Można już chyba zastanawiać się, czy transfer Filipa Mladenovicia nie okazał się najbardziej wartościowym wzmocnieniem sezonu? Obrońca Legii ponownie zagrał kapitalnie.


Pozycja lewego wahadłowego zdaje się stworzona dla niespełna 30-letniego Serba. Nie od dziś wiadomo, że jest to zawodnik dysponujący dobrym przyspieszeniem, ciągiem na bramkę rywala, zwinnością i świetnie ułożoną lewą nogą. Mladenović może odbił się od niemieckiej Bundesligi, miał problemy w Belgii, ale w słabszej ekstraklasie bryluje, a jego pewne niedociągnięcia w defensywie są praktycznie niewidoczne.

– Nie grałem zbyt długo w takiej formacji, ale mówiłem wiele razy, że podoba mi się gra jako wahadłowy, bo częściej podłączam się do ataku. W sobotę też to dobrze funkcjonowało i możemy być zadowoleni – mówił bohater Legii, który był zaangażowany we wszystkie trzy gole zdobyte w starciu z Wartą Poznań. Dwa Mladenović zdobył sam, przy jednym asystował.

Już w 3. minucie trafił do siatki z lekką pomocą rykoszetu, po pół godzinie gry dobrze dośrodkował do zamykającego akcję Pawła Wszołka, a w 60. minucie dobił głową futbolówkę z bardzo bliskiej odległości. To już drugi raz w tym sezonie, kiedy Serb może zapisać na swoim koncie 2 gole i asystę, bo podobny koncert dał w niedawnym starciu z Wisłą Płock, wygranym przez Legię 5:2.

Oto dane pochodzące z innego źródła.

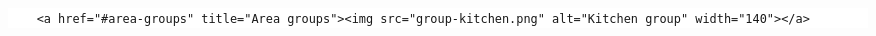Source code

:         <a href="#area-groups" title="Area groups"><img src="group-kitchen.png" alt="Kitchen group" width="140"></a>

Za show z Wartą Mladenović otrzyma… wolne w następnym meczu, bo z racji czwartej żółtej kartki w sezonie będzie zawieszony. – Nie wiem, co mam powiedzieć na ten temat. Zapytałem sędziego, jak mam grać, żebym nie dostawał kartek? Jest mi trochę przykro, bo opuszczam następny mecz z Zagłębiem Lubin, a myślę, że nie byłem tak blisko tej kartki, jak widział ją arbiter. W tamtej sytuacji nie stało się nic strasznego – tłumaczył rozżalony legionista.